The company's stock rebounded slightly in pre-market trading, but by then the damage had been done. The company lost more than $14 a share throughout Tuesday, ending the day at $214.19.
Netflix has taken a risky and expensive gamble that original programming like "Arrested Development" and the Kevin Spacey political thriller "House of Cards" can help it differentiate itself from other streaming services like Hulu and Amazon and will make it the HBO of the internet.
That bet seemed to pay off with "House of Cards," which earned solid notices for Spacey's performance and for its depiction of Beltway power players. The company credited buzz surrounding the show with helping it add 3 million new members during its most recent fiscal quarter and its stock surged accordingly.
It was perhaps inevitable that "Arrested Development," a cult TV favorite that was canceled 7 years ago, would disappoint in its modern reincarnation. Reviews weren't savage exactly, but most critics complained that the magic had dissipated with the years and griped that scheduling conflicts meant that many members of the sprawling cast were not able to shoot scenes together.
"I hurts me to write this," TV Guide's Sadie Gennis wrote. "It honestly does. I wanted to love Season 4 as much as I loved the first three, but I'd be lying to myself (and to you) if I ignored its weaknesses. I fell in love with Arrested Development for its density, intricacy and the dysfunctional Bluth family as a whole. But unfortunately, these aspects were absent for the first half of Season 4, exposing the fact that maybe these characters aren't as likable as we want them to be."

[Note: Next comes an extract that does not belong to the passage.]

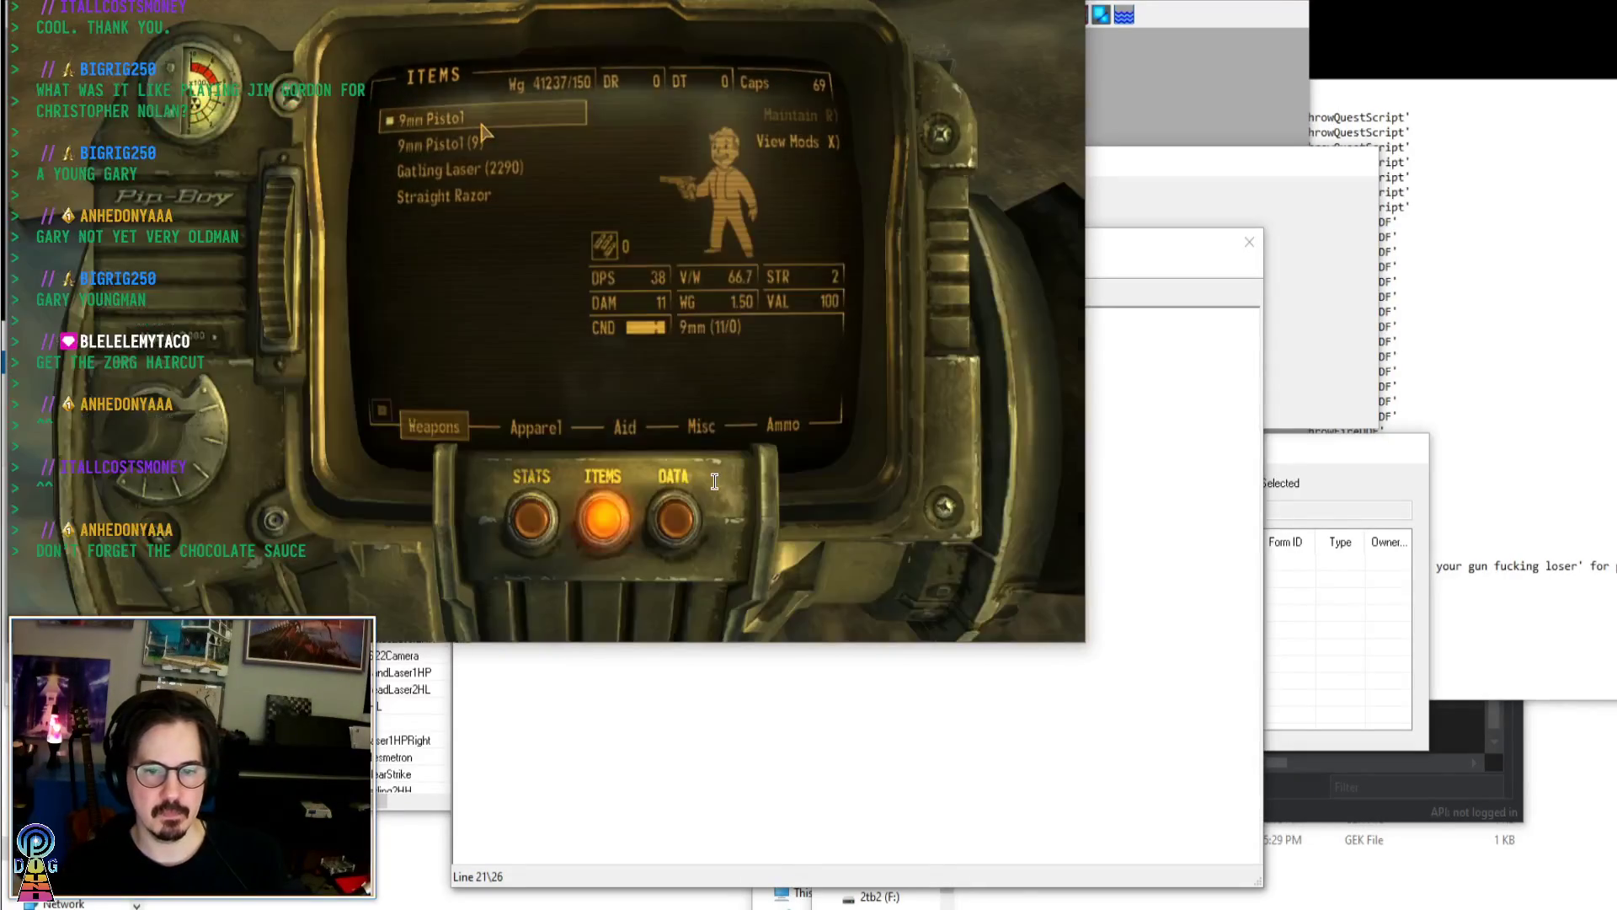
key(grave)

The New York Times' Mike Hale echoed these grievances, writing, "it's hard to imagine being anything but disappointed with this new rendition."
Of course, pleasing critics isn't everything. Viewers snapped up the 15 episodes of the new series, which in true Netflix fashion were released all at once, at a furious pace. The number of members watching the show doubled the audience that "House of Cards" attracted when it launched in February, according to a report by the internet research company Procera.
Netflix is keeping the viewing numbers close to its chest, but if its stock doesn't rebound, perhaps will be induced to pull back the veil and do a little boasting.